Just after Vajpayee returned to Delhi, though, disaster struck. Terrorists attacked Parliament House on December 13, 2001; an operation that India blamed Pakistan for. Tensions began to rise as diplomatic ties were all but snapped, and the two sides rushed their armies to the border. While the world expressed its concern, no western country condemned the attack as a terror attack, and G-8 nations once again issued a statement equating India with Pakistan. “I felt something must be done,” Upadhyay remembers. “I asked the Japanese government if they would consider sending an envoy to show solidarity with India at such a time. Prime Minister Koizumi wasn’t very enthusiastic, but the leader of the opposition, Yukio Hatoyama, agreed to visit India.”

The visit, on January 10, 2002, became a game-changer. Not only did Hatoyama visit the site of the Parliament attack to pay his respects to the policemen killed, he also decided to go to Srinagar, along with his wife, to lay a wreath at the legislative assembly building that had been bombed by a suicide-bomber in October 2001. The Indian government was so touched by the gesture that Hatoyama was flown to Srinagar on an Air Force plane, accompanied by Fernandes. On Hatoyama’s return, the Diet passed a resolution condemning the attacks as acts of terror.

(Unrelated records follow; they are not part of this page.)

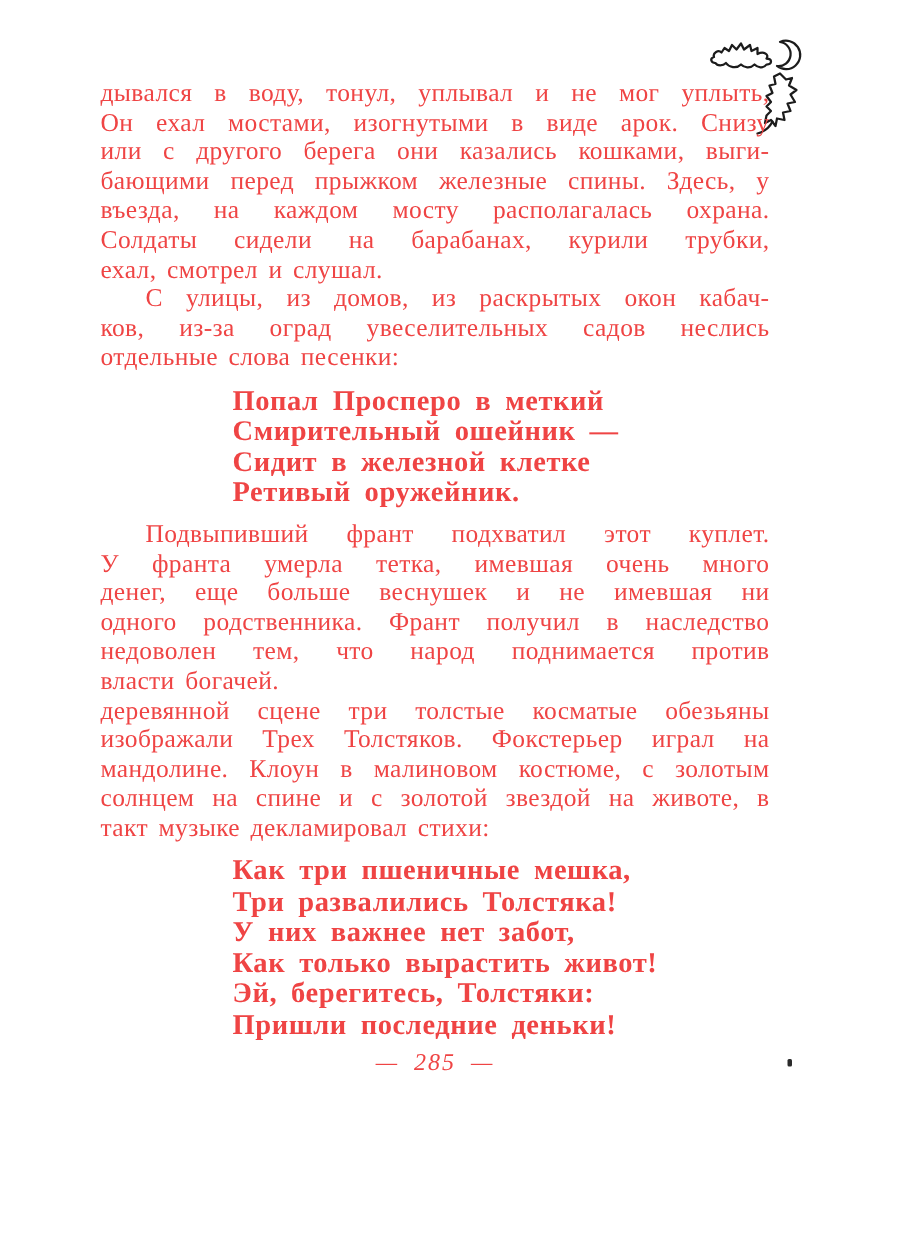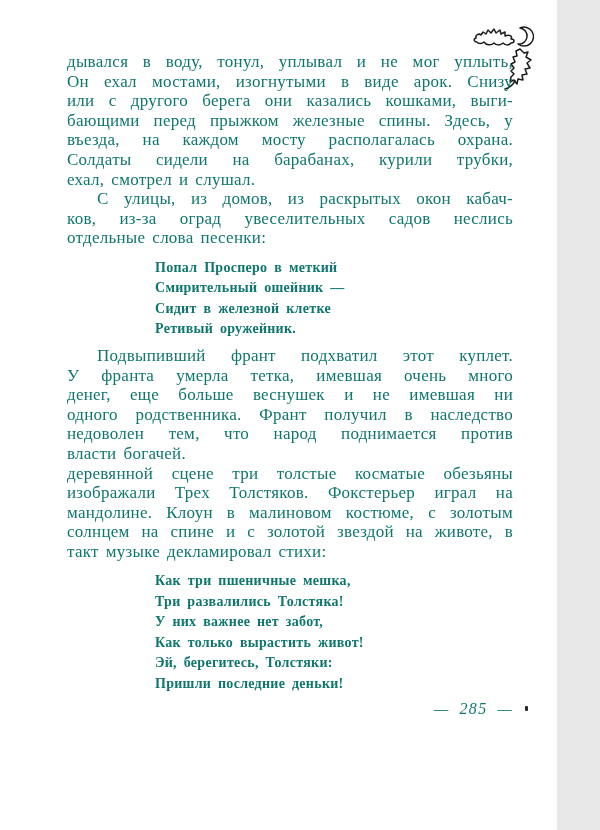--- a/index.html
+++ b/index.html
@@ -2,24 +2,24 @@
 <html><head>
 <meta charset="utf-8">
 <style>
   html,body{margin:0;padding:0;}
   body{
     font-family:"Liberation Serif","DejaVu Serif",serif;
     background:#e8e8e8;
   }
   .page{
     position:relative;
-    width:557px;height:830px;
+    width:600px;height:830px;
     background:#ffffff;
     overflow:hidden;
-    color:#0f766e;
+    color:#ef4444;
   }
   .text-column{
     position:absolute;
     left:67px;top:52px;
     width:446px;
   }
   .para{
     font-size:17px;
     line-height:19.6px;
     letter-spacing:0.015em;
@@ -28,30 +28,30 @@
   .para .line{white-space:nowrap;}
   .para .line.just{
     white-space:normal;
     text-align:justify;
     text-align-last:justify;
     word-spacing:normal;
   }
   .line.indent{text-indent:30px;}
   .verse{
     margin:10px 0 6px 88px;
-    font-size:14px;
+    font-size:19px;
     font-weight:bold;
     line-height:20.5px;
     letter-spacing:0.02em;
     word-spacing:0.22em;
   }
   .verse .line{white-space:nowrap;}
   .footer{
     margin-top:6px;
-    text-align:right;
+    text-align:center;
     font-style:italic;
     font-size:16px;
     letter-spacing:0.08em;
     word-spacing:0.3em;
   }
   .corner-art{
     position:absolute;
     left:470px;top:24px;
     width:70px;height:70px;
   }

India-Japan relations had now truly entered a new phase in their relations. In the next few years, Japan grew closer to India’s position on many issues, even as it continued to urge the government to sign the international test ban treaties. Hatoyama returned to India in 2009 as Prime Minister and agreed to advance security cooperation, kicking off the annual strategic dialogue that is now a cornerstone of India-Japan ties.

Several governments since then, including Shinzo Abe’s current government, have faced criticism from the non-proliferation lobbies within Japan, but have withstood the pressure to reverse relations with India. If the rift between India and Japan had been caused by their own respective sensitivities over nuclear weapons and national security, relations were healed by their shared stand against terrorism.

And the visit to New Delhi and Srinagar in January 2002 that is perhaps not remembered as well for its contribution to that healing process.